What you have to do: In the 1753 literature page, shorten the list under "Events," which begins "c. January – Mercy Seccombe," and keep its main facts.

Start of Passage for review

= 1753 in literature =

This article contains information about the literary events and publications of 1753.

==Events==
- c. January – Mercy Seccombe, having emigrated from Harvard, Massachusetts to Nova Scotia, Canada, begins the earliest recorded diary by a woman in North America.
- February 1 – Christopher Smart makes his last contribution to the Paper War of 1752–1753, with The Hilliad, which one critic, Lance Bertelsen, describes as the "loudest broadside" of the war.
- February 2 – Jane Austen's aunt Philadelphia, mother of Eliza de Feuillide, marries Tysoe Saul Hancock in India.
- March 25 – Voltaire leaves the court of Frederik II of Prussia
- December – The Paper War of 1752–1753 comes to a close, with the withdrawal of everyone except John Hill

==New books==
===Fiction===
- Sarah Fielding – The Adventures of David Simple, Volume the Last
- Eliza Haywood – The History of Jemmy and Jenny
- Abbé Prévost – Manon Lescaut (Histoire du Chevalier des Grieux, et de Manon Lescaut, 2nd edn, 1st authorised as separate publication)
- Samuel Richardson – The History of Sir Charles Grandison
- Tobias Smollett – The Adventures of Ferdinand Count Fathom

===Drama===
- Giacomo Casanova – La Moluccheide
- Kitty Clive – The Rehearsal
- Samuel Foote – The Englishman in Paris
- Richard Glover – Boadicea
- Carlo Goldoni
  - The Mistress of the Inn (La locandiera)
  - Servant of Two Masters (Il servitore di due padroni, revised)
- Henry Jones – The Earl of Essex
- Edward Moore – The Gamester
- Voltaire – L'Orphelin de la Chine
- Edward Young – The Brothers

===Poetry===

- John Armstrong – Taste
- Thomas Cooke – An Ode on Benevolence
- Robert Dodsley – Public Virtue
- Thomas Franklin – Translation
- Richard Gifford – Contemplation
- Thomas Gray and Richard Bentley the younger – Designs by Mr. R. Bently for Six Poems by Mr. T. Gray
- Henry Jones – Merit
- William Kenrick – The Whole Duty of Woman
- Heyat Mahmud – Hitaggyānbāṇī; Bengali
- Christopher Smart – The Hilliad
- Thomas Warton – The Union
- George Whitefield – Hymns for Social Worship

===Non-fiction===
- Theophilus Cibber – The Lives of the Poets
- Jane Collier – An Essay on the Art of Ingeniously Tormenting
- William Hogarth – The Analysis of Beauty
- David Hume – Essays and Treatises
- Charlotte Lennox – Shakespear Illustrated, or, The novels and histories on which the plays of Shakespear are founded, vol. 1
- Christopher Pitt et al. – The Works of Virgil in Latin and English
- Thomas Richards of Coychurch – Antiquæ linguæ Britannicæ thesaurus
- Henry St. John – A Letter to Sir William Windham
- John Toland – Hypatia
- William Warburton – The Principles of Natural and Revealed Religion

==Births==
- March 8 – William Roscoe, English historian and miscellaneous writer (died 1831)

End of Passage for review
Start of Data shown

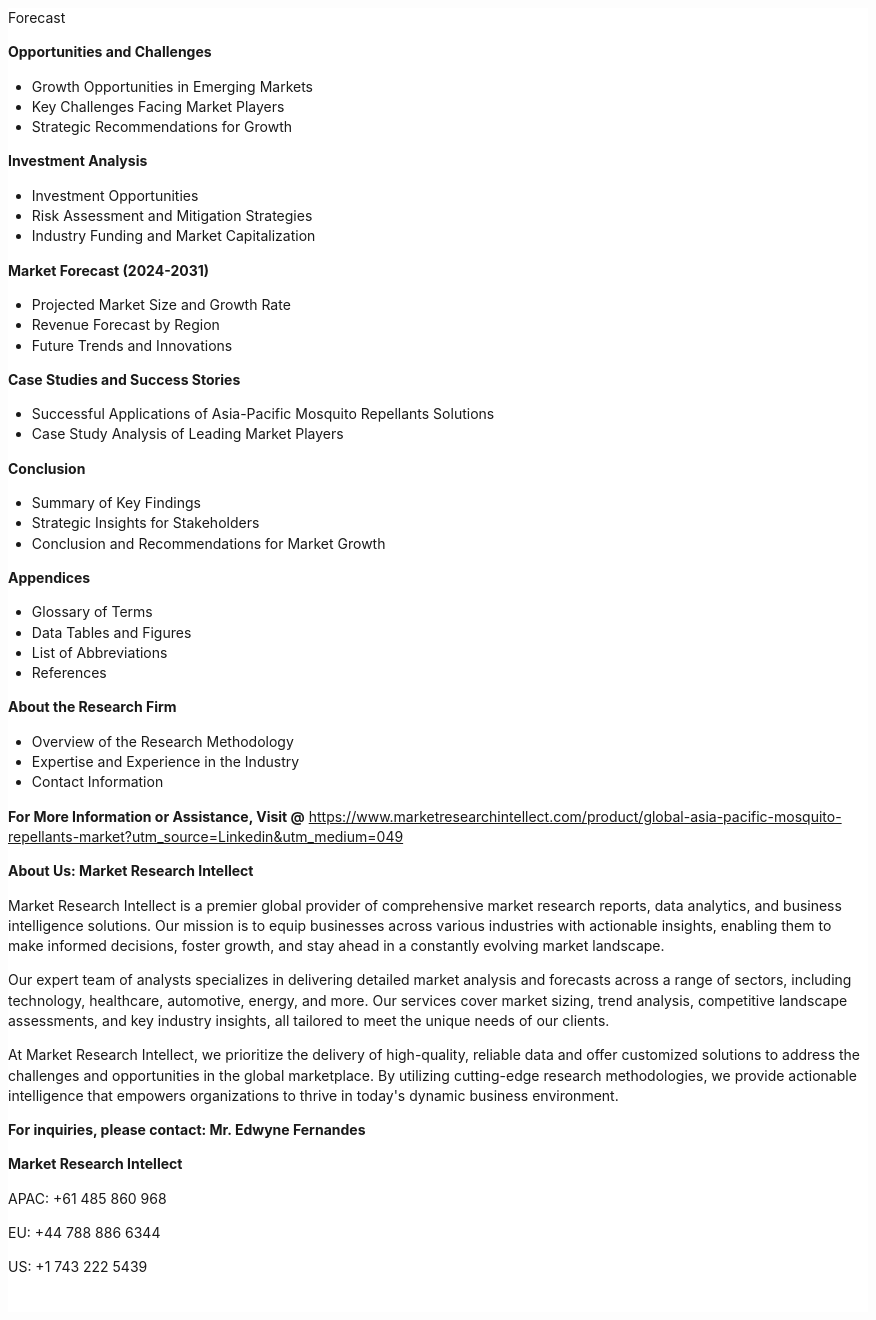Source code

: Forecast</li></ul><p><strong>Opportunities and Challenges</strong></p><ul><li>Growth Opportunities in Emerging Markets</li><li>Key Challenges Facing Market Players</li><li>Strategic Recommendations for Growth</li></ul><p><strong>Investment Analysis</strong></p><ul><li>Investment Opportunities</li><li>Risk Assessment and Mitigation Strategies</li><li>Industry Funding and Market Capitalization</li></ul><p><strong>Market Forecast (2024-2031)</strong></p><ul><li>Projected Market Size and Growth Rate</li><li>Revenue Forecast by Region</li><li>Future Trends and Innovations</li></ul><p><strong>Case Studies and Success Stories</strong></p><ul><li>Successful Applications of Asia-Pacific Mosquito Repellants Solutions</li><li>Case Study Analysis of Leading Market Players</li></ul><p><strong>Conclusion</strong></p><ul><li>Summary of Key Findings</li><li>Strategic Insights for Stakeholders</li><li>Conclusion and Recommendations for Market Growth</li></ul><p><strong>Appendices</strong></p><ul><li>Glossary of Terms</li><li>Data Tables and Figures</li><li>List of Abbreviations</li><li>References</li></ul><p><strong>About the Research Firm</strong></p><ul><li>Overview of the Research Methodology</li><li>Expertise and Experience in the Industry</li><li>Contact Information</li></ul></div><div class="article-main__content" data-test-id="publishing-text-block"><p><span class="font-[700]"><strong>For More Information or Assistance, Visit @</strong>&nbsp;<a href="https://www.marketresearchintellect.com/product/global-asia-pacific-mosquito-repellants-market?utm_source=Linkedin&utm_medium=049">https://www.marketresearchintellect.com/product/global-asia-pacific-mosquito-repellants-market?utm_source=Linkedin&utm_medium=049</a></span></p><p><strong>About Us: Market Research Intellect</strong></p><p>Market Research Intellect is a premier global provider of comprehensive market research reports, data analytics, and business intelligence solutions. Our mission is to equip businesses across various industries with actionable insights, enabling them to make informed decisions, foster growth, and stay ahead in a constantly evolving market landscape.</p><p>Our expert team of analysts specializes in delivering detailed market analysis and forecasts across a range of sectors, including technology, healthcare, automotive, energy, and more. Our services cover market sizing, trend analysis, competitive landscape assessments, and key industry insights, all tailored to meet the unique needs of our clients.</p><p>At Market Research Intellect, we prioritize the delivery of high-quality, reliable data and offer customized solutions to address the challenges and opportunities in the global marketplace. By utilizing cutting-edge research methodologies, we provide actionable intelligence that empowers organizations to thrive in today's dynamic business environment.</p><p><strong>For inquiries, please contact: Mr. Edwyne Fernandes</strong></p><p><strong>Market Research Intellect</strong></p><p>APAC: +61 485 860 968</p><p>EU: +44 788 886 6344</p><p>US: +1 743 222 5439</p></div><div class="article-main__content" data-test-id="publishing-text-block">&nbsp;</div>
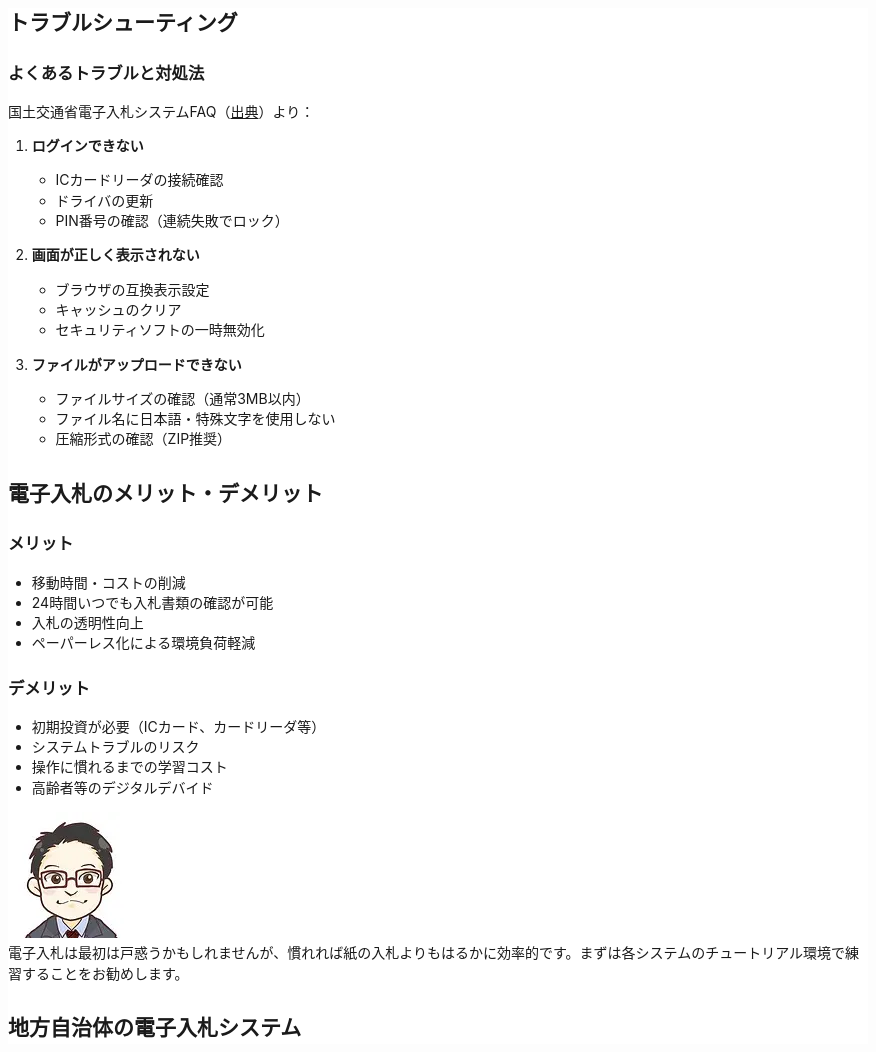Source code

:## トラブルシューティング

### よくあるトラブルと対処法

国土交通省電子入札システムFAQ（[出典](https://www.e-bisc.go.jp/faq/index.html)）より：

1. **ログインできない**
   - ICカードリーダの接続確認
   - ドライバの更新
   - PIN番号の確認（連続失敗でロック）

2. **画面が正しく表示されない**
   - ブラウザの互換表示設定
   - キャッシュのクリア
   - セキュリティソフトの一時無効化

3. **ファイルがアップロードできない**
   - ファイルサイズの確認（通常3MB以内）
   - ファイル名に日本語・特殊文字を使用しない
   - 圧縮形式の確認（ZIP推奨）

## 電子入札のメリット・デメリット

### メリット
- 移動時間・コストの削減
- 24時間いつでも入札書類の確認が可能
- 入札の透明性向上
- ペーパーレス化による環境負荷軽減

### デメリット
- 初期投資が必要（ICカード、カードリーダ等）
- システムトラブルのリスク
- 操作に慣れるまでの学習コスト
- 高齢者等のデジタルデバイド


<div class="expert-comment">
    <img src="/assets/images/shiozawa_character.webp" alt="しおさん" class="comment-avatar">
    <div class="comment-bubble">
        電子入札は最初は戸惑うかもしれませんが、慣れれば紙の入札よりもはるかに効率的です。まずは各システムのチュートリアル環境で練習することをお勧めします。
    </div>
</div>

## 地方自治体の電子入札システム
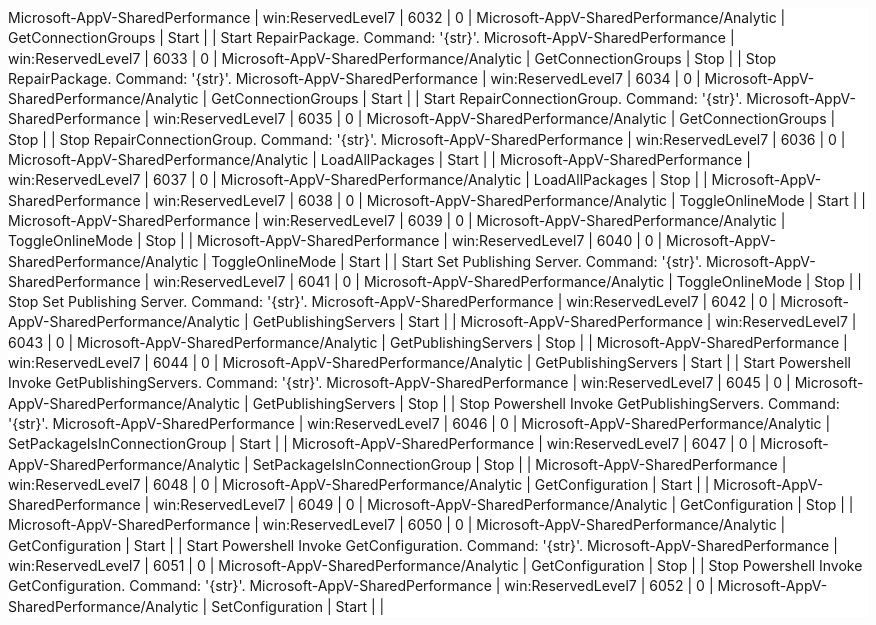 Microsoft-AppV-SharedPerformance  |  win:ReservedLevel7  |  6032      |  0        |  Microsoft-AppV-SharedPerformance/Analytic  |  GetConnectionGroups                                                       |  Start   |           |  Start RepairPackage. Command: '{str}'.
Microsoft-AppV-SharedPerformance  |  win:ReservedLevel7  |  6033      |  0        |  Microsoft-AppV-SharedPerformance/Analytic  |  GetConnectionGroups                                                       |  Stop    |           |  Stop RepairPackage. Command: '{str}'.
Microsoft-AppV-SharedPerformance  |  win:ReservedLevel7  |  6034      |  0        |  Microsoft-AppV-SharedPerformance/Analytic  |  GetConnectionGroups                                                       |  Start   |           |  Start RepairConnectionGroup. Command: '{str}'.
Microsoft-AppV-SharedPerformance  |  win:ReservedLevel7  |  6035      |  0        |  Microsoft-AppV-SharedPerformance/Analytic  |  GetConnectionGroups                                                       |  Stop    |           |  Stop RepairConnectionGroup. Command: '{str}'.
Microsoft-AppV-SharedPerformance  |  win:ReservedLevel7  |  6036      |  0        |  Microsoft-AppV-SharedPerformance/Analytic  |  LoadAllPackages                                                           |  Start   |           |
Microsoft-AppV-SharedPerformance  |  win:ReservedLevel7  |  6037      |  0        |  Microsoft-AppV-SharedPerformance/Analytic  |  LoadAllPackages                                                           |  Stop    |           |
Microsoft-AppV-SharedPerformance  |  win:ReservedLevel7  |  6038      |  0        |  Microsoft-AppV-SharedPerformance/Analytic  |  ToggleOnlineMode                                                          |  Start   |           |
Microsoft-AppV-SharedPerformance  |  win:ReservedLevel7  |  6039      |  0        |  Microsoft-AppV-SharedPerformance/Analytic  |  ToggleOnlineMode                                                          |  Stop    |           |
Microsoft-AppV-SharedPerformance  |  win:ReservedLevel7  |  6040      |  0        |  Microsoft-AppV-SharedPerformance/Analytic  |  ToggleOnlineMode                                                          |  Start   |           |  Start Set Publishing Server. Command: '{str}'.
Microsoft-AppV-SharedPerformance  |  win:ReservedLevel7  |  6041      |  0        |  Microsoft-AppV-SharedPerformance/Analytic  |  ToggleOnlineMode                                                          |  Stop    |           |  Stop Set Publishing Server. Command: '{str}'.
Microsoft-AppV-SharedPerformance  |  win:ReservedLevel7  |  6042      |  0        |  Microsoft-AppV-SharedPerformance/Analytic  |  GetPublishingServers                                                      |  Start   |           |
Microsoft-AppV-SharedPerformance  |  win:ReservedLevel7  |  6043      |  0        |  Microsoft-AppV-SharedPerformance/Analytic  |  GetPublishingServers                                                      |  Stop    |           |
Microsoft-AppV-SharedPerformance  |  win:ReservedLevel7  |  6044      |  0        |  Microsoft-AppV-SharedPerformance/Analytic  |  GetPublishingServers                                                      |  Start   |           |  Start Powershell Invoke GetPublishingServers. Command: '{str}'.
Microsoft-AppV-SharedPerformance  |  win:ReservedLevel7  |  6045      |  0        |  Microsoft-AppV-SharedPerformance/Analytic  |  GetPublishingServers                                                      |  Stop    |           |  Stop Powershell Invoke GetPublishingServers. Command: '{str}'.
Microsoft-AppV-SharedPerformance  |  win:ReservedLevel7  |  6046      |  0        |  Microsoft-AppV-SharedPerformance/Analytic  |  SetPackageIsInConnectionGroup                                             |  Start   |           |
Microsoft-AppV-SharedPerformance  |  win:ReservedLevel7  |  6047      |  0        |  Microsoft-AppV-SharedPerformance/Analytic  |  SetPackageIsInConnectionGroup                                             |  Stop    |           |
Microsoft-AppV-SharedPerformance  |  win:ReservedLevel7  |  6048      |  0        |  Microsoft-AppV-SharedPerformance/Analytic  |  GetConfiguration                                                          |  Start   |           |
Microsoft-AppV-SharedPerformance  |  win:ReservedLevel7  |  6049      |  0        |  Microsoft-AppV-SharedPerformance/Analytic  |  GetConfiguration                                                          |  Stop    |           |
Microsoft-AppV-SharedPerformance  |  win:ReservedLevel7  |  6050      |  0        |  Microsoft-AppV-SharedPerformance/Analytic  |  GetConfiguration                                                          |  Start   |           |  Start Powershell Invoke GetConfiguration. Command: '{str}'.
Microsoft-AppV-SharedPerformance  |  win:ReservedLevel7  |  6051      |  0        |  Microsoft-AppV-SharedPerformance/Analytic  |  GetConfiguration                                                          |  Stop    |           |  Stop Powershell Invoke GetConfiguration. Command: '{str}'.
Microsoft-AppV-SharedPerformance  |  win:ReservedLevel7  |  6052      |  0        |  Microsoft-AppV-SharedPerformance/Analytic  |  SetConfiguration                                                          |  Start   |           |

End of Data shown

Exercise result:
- About January: After moving from Harvard, Massachusetts to Nova Scotia, Mercy Seccombe starts the earliest recorded diary by a woman in North America.
- February 1: Christopher Smart's The Hilliad is his last entry in the Paper War of 1752–1753.
- February 2: Jane Austen's aunt Philadelphia marries Tysoe Saul Hancock in India.
- March 25: Voltaire leaves the court of Frederik II of Prussia.
- December: The Paper War ends when everyone but John Hill withdraws.